> [Tasks for this exercise]
**1.** List every person's name that the book reviews print in all capital letters.
**2.** Reproduce the passage of the book reviews starting with "The metaphors and" and going on through "giddying, exhilarating experience.".
**3.** According to the book reviews, how many general strikes has Greece had since 2010?

> [Article]
········
TIM BUTCHER. The travel genre is sellable and publishers happily throw everything and anything into the pot. Airport lounges or Lost in Translation hotel interiors are just as likely to be commissioned.
Butcher’s Blood River is different and unrepeatable. Everyone Butcher meets advises him against it. To travel the Congo overland is not just hazardous but impossible. Butcher captures the continent-sized country whose few points of urban concentration and economic activity are linked by air and the odd steamer. He travels a land where road, rail, money, any evidence of government beyond venal soldiery have all evaporated. The Congo’s ruination has been slow and inexorable.
ADAM HOCHSCHILD is included in Butcher’s short bibliography. King Leopold’s Ghost is a readable and appalling narration of the unique colonial possession set up by Belgium’s nineteenth century king. The totalitarian state, Hochschild shows, was not a Hitlerian-Stalinist invention.
HARLAN COBEN. Books to Die , nudged me towards Harlan Coben…
No Second Chance (2003), The Innocent (2005)and Hold Tight (2008) share the same virtues; the confident deployment of a range of characters from both sides of the law, an initial situation that is baffling and desperate, the reader led over four hundred pages to an outcome that has a cast-iron logic.
Coben’s art is the one that conceals its art and is fiendishly difficult to make.
NICCI FRENCH. The literary editors of the broadsheets have passed on reviewing Nicci French’s books. It is true that the two partner-authors write an unostentatious prose but then so does many a Man Booker winner. In the sixteen years since the first book they have never fallen back on formula or repetition.
Formally they are adventurous. Until It’s Over (2007) has a unique and abrupt switch of narrator at the half-way point and it works triumphantly. Losing You (2006) is composed within an Aristotelian discipline of twenty-four hour time and place.
French and Gerrard are particularly sharp on women and parenthood. Waiting For Wednesday, out this year, is the third novel in a sequence that marked a change of course in 2011. It has that most satisfying of structures, two narratives ostensibly discrete but which inexorably fuse.
JAY GRIFFITHS. Jay Griffiths came my way courtesy of Literature Wales and a mailing from Ty Newydd. Wild (2007) is well-named, a roller-coaster of a prose adventure from experimenting with ayahuasca in Peru to the Arctic, Indonesia, the Australian desert and highlands of West Papua.
The metaphors and comparisons are extravagant. It’s a literary Oakwood – I’m not sure I’d repeat it that often but it makes for a giddying, exhilarating experience.
MICHAEL LEWIS. The twenty-four hour news cycle is a darting, energetic up-to-the-minute phenomenon. But it does not do continuity or detail. Those are up to writers and scholars to provide.
Michael Lewis has been to those Southern nations who have foresworn the traditional economic tool of devaluation in favour of locked-in allegiance to the ECB. He spends the longest time in Greece. Greece has had thirty-one general strikes since 2010. They barely make the news now, unless heads are hit and cars torched.
········
> [Record set]
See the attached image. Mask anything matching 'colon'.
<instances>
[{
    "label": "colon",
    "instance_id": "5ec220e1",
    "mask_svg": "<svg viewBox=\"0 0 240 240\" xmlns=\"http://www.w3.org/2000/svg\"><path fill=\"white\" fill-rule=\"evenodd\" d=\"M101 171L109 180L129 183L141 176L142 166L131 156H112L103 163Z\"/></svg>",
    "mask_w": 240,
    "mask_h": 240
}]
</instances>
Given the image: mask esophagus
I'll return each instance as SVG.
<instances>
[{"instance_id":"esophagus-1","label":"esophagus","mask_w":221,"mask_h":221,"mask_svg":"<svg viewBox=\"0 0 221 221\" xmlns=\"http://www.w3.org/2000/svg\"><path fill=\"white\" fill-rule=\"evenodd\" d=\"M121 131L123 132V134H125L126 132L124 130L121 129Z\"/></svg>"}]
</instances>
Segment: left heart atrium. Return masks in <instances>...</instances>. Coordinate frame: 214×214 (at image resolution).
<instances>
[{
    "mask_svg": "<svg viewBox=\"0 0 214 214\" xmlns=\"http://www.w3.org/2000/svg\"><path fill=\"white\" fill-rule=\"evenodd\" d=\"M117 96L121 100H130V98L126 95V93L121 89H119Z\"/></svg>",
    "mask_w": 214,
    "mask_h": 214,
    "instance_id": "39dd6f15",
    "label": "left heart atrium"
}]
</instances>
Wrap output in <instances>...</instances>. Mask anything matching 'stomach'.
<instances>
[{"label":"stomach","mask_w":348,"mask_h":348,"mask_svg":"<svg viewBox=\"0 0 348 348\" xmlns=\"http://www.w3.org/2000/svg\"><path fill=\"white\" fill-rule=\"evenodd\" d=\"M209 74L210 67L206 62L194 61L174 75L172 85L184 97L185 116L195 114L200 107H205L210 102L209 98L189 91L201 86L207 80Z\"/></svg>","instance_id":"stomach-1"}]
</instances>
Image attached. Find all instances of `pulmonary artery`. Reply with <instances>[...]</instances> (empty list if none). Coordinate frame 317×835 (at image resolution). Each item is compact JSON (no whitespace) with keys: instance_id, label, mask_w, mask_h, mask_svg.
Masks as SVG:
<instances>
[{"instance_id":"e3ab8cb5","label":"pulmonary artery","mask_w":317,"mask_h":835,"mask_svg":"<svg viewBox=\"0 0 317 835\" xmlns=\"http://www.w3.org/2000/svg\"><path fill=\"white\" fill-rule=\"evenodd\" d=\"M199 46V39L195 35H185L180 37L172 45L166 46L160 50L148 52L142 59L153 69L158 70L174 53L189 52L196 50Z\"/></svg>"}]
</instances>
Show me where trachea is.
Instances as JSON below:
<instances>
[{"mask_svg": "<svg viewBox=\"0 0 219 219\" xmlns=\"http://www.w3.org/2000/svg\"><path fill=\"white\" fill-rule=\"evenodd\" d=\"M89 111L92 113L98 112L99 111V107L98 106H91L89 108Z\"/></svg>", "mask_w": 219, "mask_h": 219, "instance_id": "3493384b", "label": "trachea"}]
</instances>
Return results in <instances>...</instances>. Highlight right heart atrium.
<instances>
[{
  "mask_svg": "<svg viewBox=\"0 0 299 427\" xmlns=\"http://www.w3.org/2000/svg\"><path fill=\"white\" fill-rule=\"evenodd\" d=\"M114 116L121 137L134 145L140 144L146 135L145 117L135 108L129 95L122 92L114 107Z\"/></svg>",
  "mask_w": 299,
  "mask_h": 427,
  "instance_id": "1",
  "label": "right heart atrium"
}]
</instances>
········
> [Solutions for each task]
**1.** Tim Butcher, Adam Hochschild, Harlan Coben, Nicci French, Jay Griffiths, Michael Lewis

**2.**
The metaphors and comparisons are extravagant. It’s a literary Oakwood – I’m not sure I’d repeat it that often but it makes for a giddying, exhilarating experience.

**3.** Thirty-one.